Neurology Advisor checked in with Laura Banks, MD, a neurologist at Natividad Medical Center in Salinas, California, and a member of the American Academy of Neurology, for a brief discussion about migraine treatment in elderly patients.

Neurology Advisor: What are some of the challenges pertaining to migraine treatment in elderly patients?
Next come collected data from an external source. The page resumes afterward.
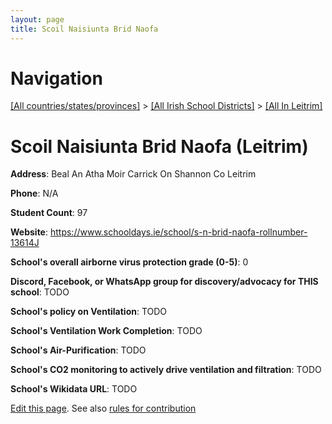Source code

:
 ```yaml
---
layout: page
title: Scoil Naisiunta Brid Naofa
---
```

# Navigation

[[All countries/states/provinces]](../../..) > [[All Irish School Districts]](../..) > [[All In Leitrim]](..)

# Scoil Naisiunta Brid Naofa (Leitrim)

**Address**: Beal An Atha Moir Carrick On Shannon Co Leitrim

**Phone**: N/A

**Student Count**: 97

**Website**: <https://www.schooldays.ie/school/s-n-brid-naofa-rollnumber-13614J>

**School's overall airborne virus protection grade (0-5)**: 0

**Discord, Facebook, or WhatsApp group for discovery/advocacy for THIS school**: TODO

**School's policy on Ventilation**: TODO

**School's Ventilation Work Completion**: TODO

**School's Air-Purification**: TODO

**School's CO2 monitoring to actively drive ventilation and filtration**: TODO

**School's Wikidata URL**: TODO


[Edit this page](https://github.com/ventilate-schools/Ireland/edit/main/./Leitrim/Scoil_Naisiunta_Brid_Naofa.md). See also [rules for contribution](../../../contribution-rules/)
Dr Banks: Elderly patients are more likely to have several medical problems for which they take a plethora of medications. It is not unusual for these patients to be taking a dozen prescriptions. This puts them at greater risk for drug-drug interactions.

In addition, as a female migraineur ages, she is at greater risk of suffering neurological symptoms, which may mimic stroke symptoms, and they can be misdiagnosed.

Physiological decline of hepatic and renal function also places the elderly at greater risk for adverse effects, as they can develop toxicities at much lower doses.

Neurology Advisor: What are the key treatment recommendations for clinicians regarding this topic?

Dr Banks: It is critical to start elderly patients at lower-than-normal starting doses and initiate slower titration schedules to minimize adverse effects. Therapeutic drug monitoring can be helpful in monitoring preventive treatments.

Neurology Advisor: What should be the focus of further investigation in this area?

Dr Banks: Older adults have a different physiology than younger individuals. As such, I believe we should have separate prophylactic treatment studies in the elderly, just as we do in the pediatric population.

References

  1. Curto M, Capi M, Martelletti P, Lionetto L. How do you choose the appropriate migraine pharmacotherapy for an elderly person? Expert Opin Pharmacother. 2019;20(1):1-3.
  2. Nagler EV, Webster AC, Vanholder R, Zoccali C. Antidepressants for depression in stage 3–5 chronic kidney disease: a systematic review of pharmacokinetics, efficacy and safety with recommendations by European Renal Best Practice (ERBP). Nephrol Dial Transplant. 2012;27(10):3736-3745.
  3. Hoffmann MF, Preissner SC, Nickel J, Dunkel M, Preissner R, Preissner S. The Transformer database: biotransformation of xenobiotics. Nucleic Acids Res. 2014;42(1):D1113-D1117.
  4. Rochester MP, Kane AM, Linnebur SA, Fixen DR. Evaluating the risk of QTc prolongation associated with antidepressant use in older adults: a review of the evidence. Ther Adv Drug Saf. 2018;297-308.